A CHILD EMBARKS ON ADVOCACY CAMPAIGN AGAINST CHILD MARRIAGES

Thursday 27 October 2016

                    

It’s a hot September afternoon as the crowd gathers under a huge African Mukuyu tree to witness a wedding between 30 year old Mutaka Chintuka and 16 year old Mandalena Kapenya a grade nine pupil at Chinemu Primary school.

However, this is not a real wedding but one displayed in role play to portray the vice of early marriages in Lufwanyama district, situated 456 kilometres from Zambia’s capital Lusaka.

Mandalena is clad in a white wedding dress, her young youthful face well obscured beneath the veil as she and her “husband to be” walk straight into the centre of the crowd to take their vows. The day is a special one because it is not often that the crowd witnesses a western style wedding, despite the area having so many traditional child marriage ceremonies.

The Irony of all this however, is that in real life, Mandalena has been a victim of the pressure of early child marriage herself. She dropped out of school at fourteen years when she was in grade seven, after being impregnated by a man older than her.

Mandalena was in the process of officially marrying the father to her baby when her baby died after a short illness. The demise of the baby unfortunately, appeared to be a blessing in disguise for her because marriage talks were immediately halted.

Shortly after this the Save the Children Investment in children project through it’s child protection committee, intervened in the girl’s situation and begun to counsel her and the parents at the same time. She was counselled on the loss of the baby whilst her parents were counselled on the need to have her re-enrolled in school.

The committee caregivers stressed that every child has a right to education regardless of their gender. Mandalena then re-enrolled for school at Chinemu primary school and is currently writing her grade 9 final examinations.

She has now begun to share her story as part of community sensitisation in order to discourage other young girls from falling into a similar trap.
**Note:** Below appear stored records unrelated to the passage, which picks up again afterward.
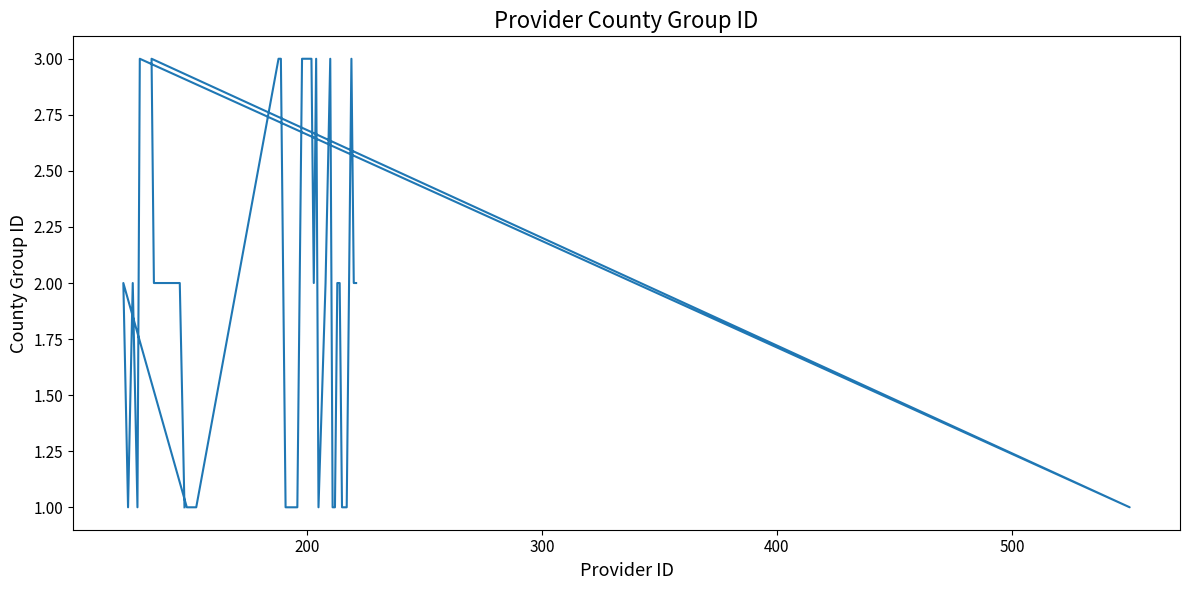

What is the greatest value displayed?

3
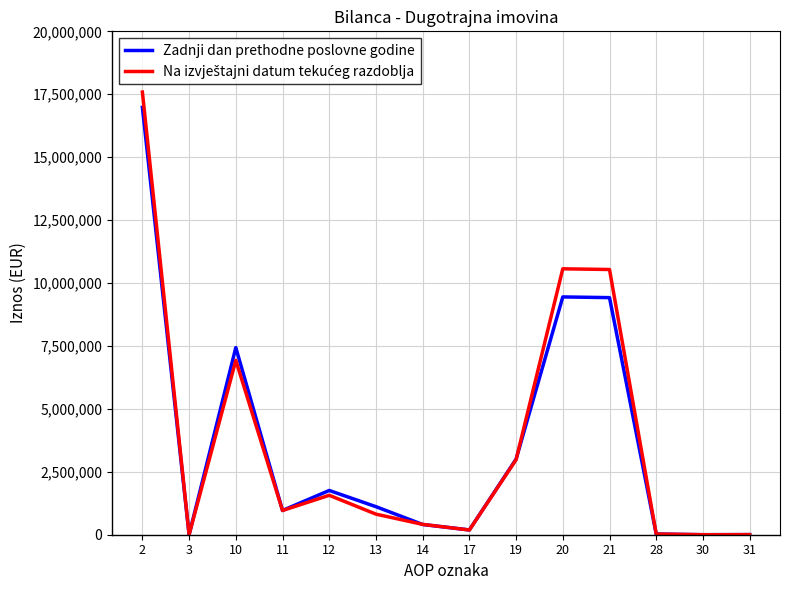

Between 3 and 10, which series saw the biggest shift?

Zadnji dan prethodne poslovne godine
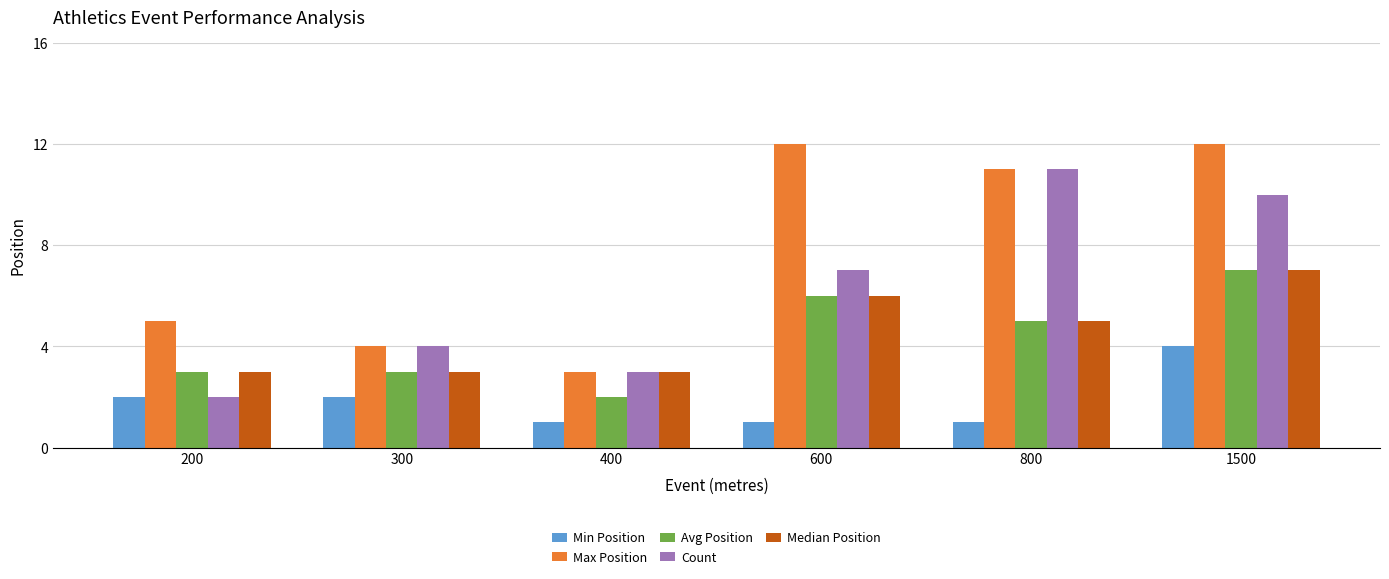

How many data points does each series have?

6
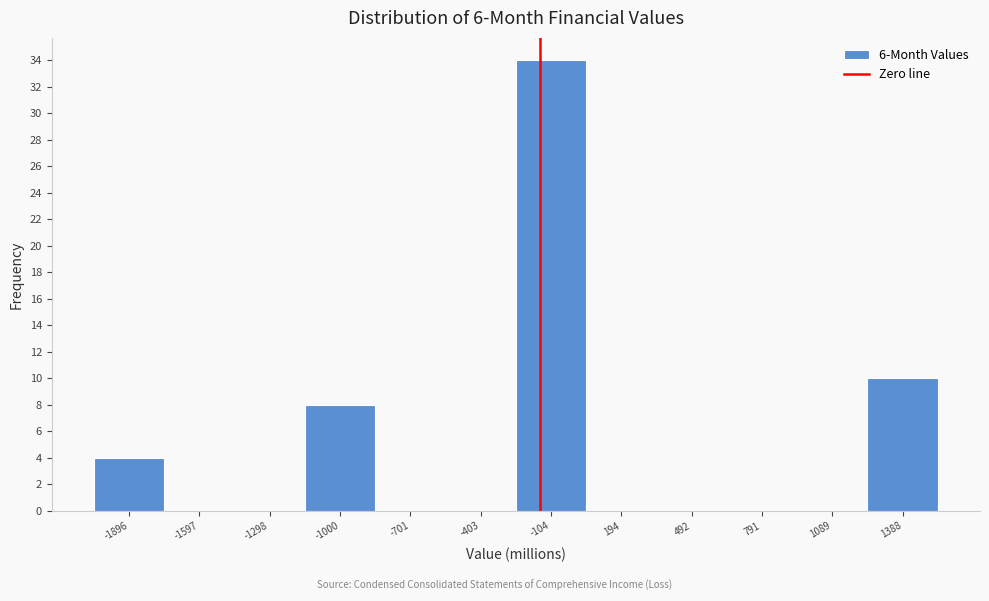

Reading left to right, what are all the values shown in this chart?

-1896=4	-1597=0	-1298=0	-1000=8	-701=0	-403=0	-104=34	194=0	492=0	791=0	1089=0	1388=10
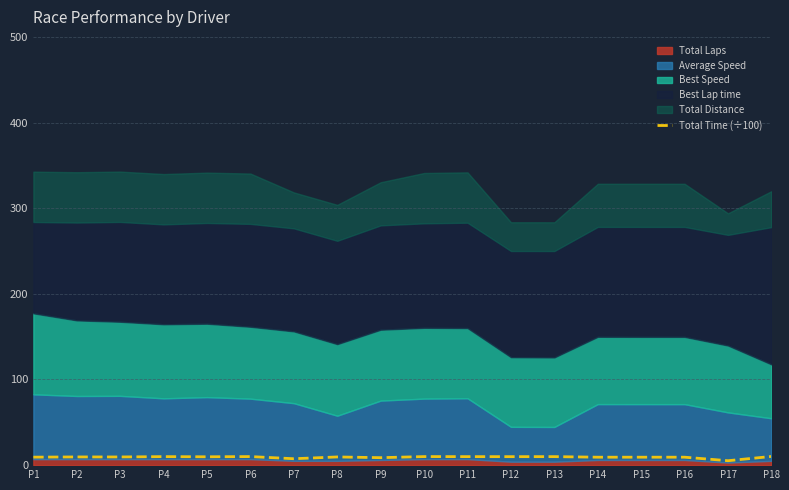

True or false: the data shows 15.2 at P14.

False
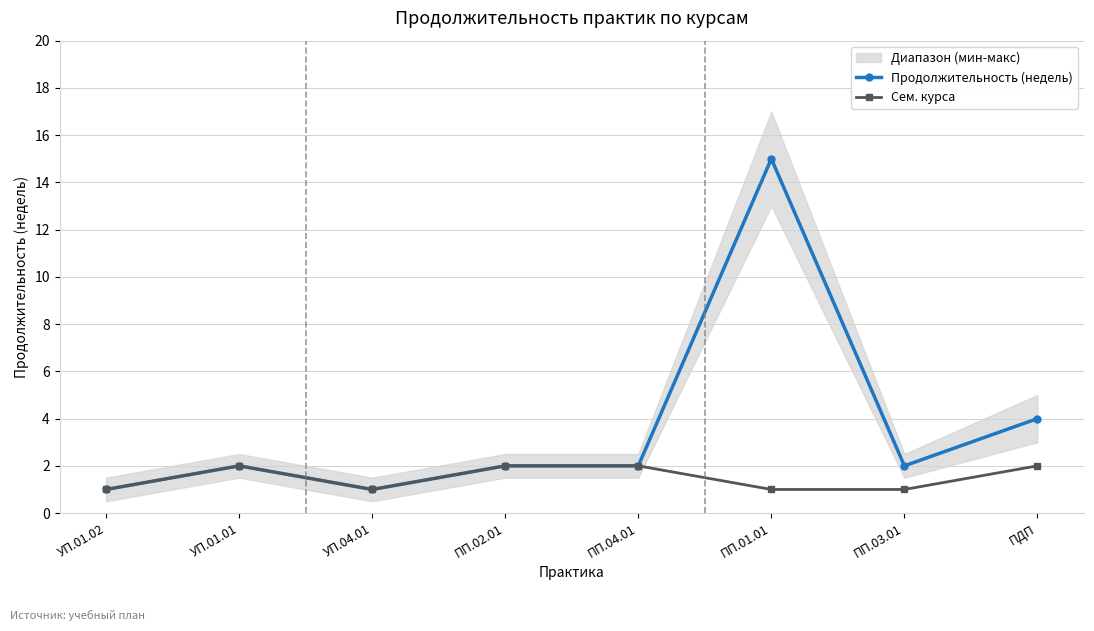

At which label does Продолжительность (недель) reach its peak?

ПП.01.01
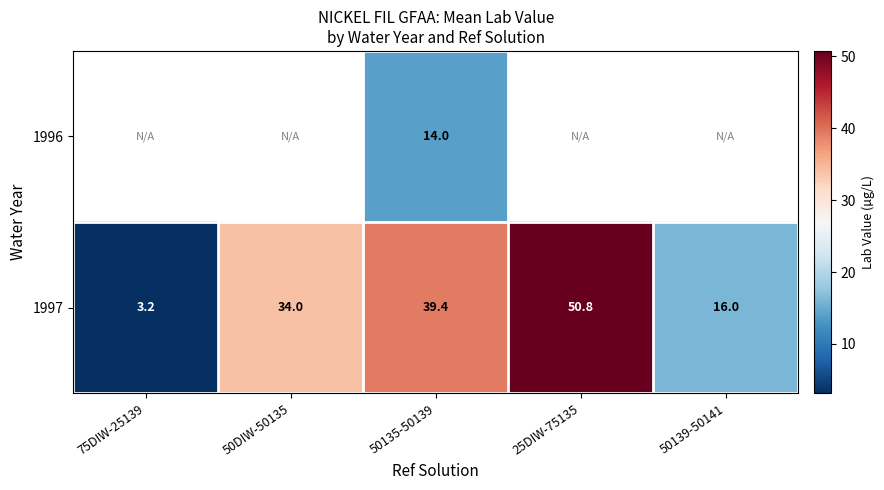

Which label corresponds to the largest value in the chart?

25DIW-75135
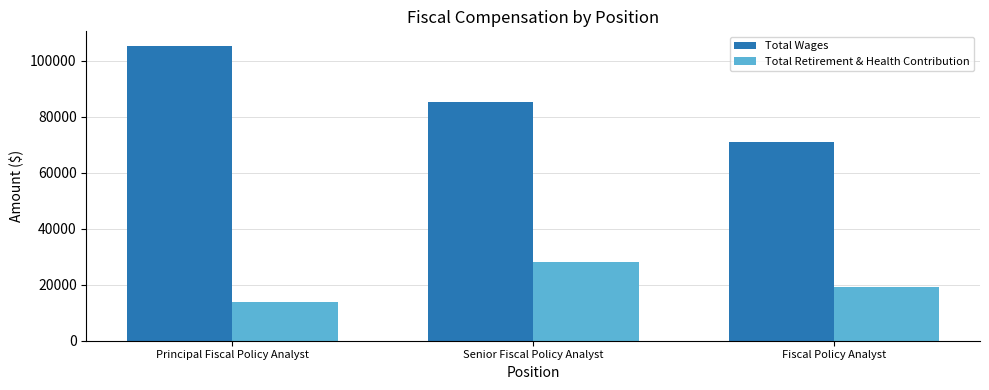

What are all the series names shown in the legend?

Total Wages, Total Retirement & Health Contribution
She also sensitizes and speaks on behalf of her peers by representing them in the Community Child Protection committee as a member. 

“Many parents do not realise that educating a girl child is very important. It does not occur to them that once they educate a girl child, she will come back and take care of them in future. The parents in this community must be sensitised in order for them to realise that educating a child is a good investment into the child’s future” says Mandalena.

Thanks to the Investment in Children Child protection Committee Mandalena is back on the right track and in control of her life.